Claimant correctly argues that ORS 656.262(10) does not require "amounts then due" as a prerequisite to an award of attorney fees. However, ORS 656.262(10) does state that the fee award "may be assessed under ORS 656.382." The pertinent part of ORS 656.382 provides:

"(1) If an insurer * * * unreasonably resists the payment of compensation, the * * * insurer shall pay to claimant * * * a reasonable attorney's fee * * *."
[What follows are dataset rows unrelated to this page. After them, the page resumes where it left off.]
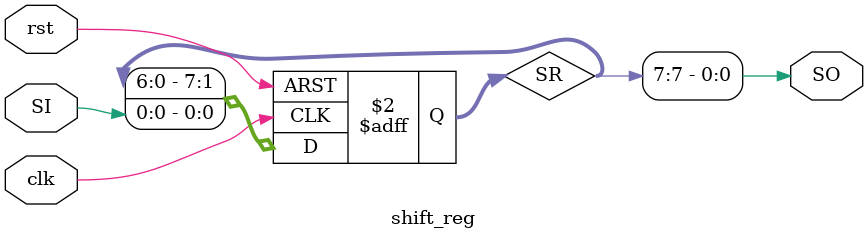
<source format=v>
module shift_reg(SO,clk,rst,SI);
    input SI;
    input clk,rst;
    output SO;
    reg [7:0] SR;

    assign SO=SR[7];

    always @(posedge clk, posedge rst)
        if(rst)
            SR <= 8'b0;
        else
            SR <= {SR[6:0],SI};
        
endmodule

</source>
The language is clear. Claimant was entitled to an attorney fee only if SAIF unreasonably had resisted the payment of compensation. Claimant does not argue, nor does it appear he could argue, that SAIF's delay in denying his claim amounted to an unreasonable resistance to the payment of compensation. The Board did not err. See Poole v. SAIF, 69 Or. App. 503, 508, 686 P.2d 1063 (1984).

Affirmed.

NOTES

[1] The "claim" consisted of a hearing request form, which had a box labeled "Aggravation" checked off. Claimant simultaneously filed a request to cancel the hearing date in order "to allow [SAIF] time to process [the] aggravation application."

[2] In the usual case, an insurer must begin paying interim compensation within 14 days of filing of an aggravation claim. ORS 656.273(6). However, the record reflects that claimant has been out of the work force since his original compensable injury and, thus, was not entitled to interim compensation pending acceptance or denial of his claim. See Cutright v. Weyerhaeuser, 299 Or. 290, 300, 702 P.2d 403 (1985).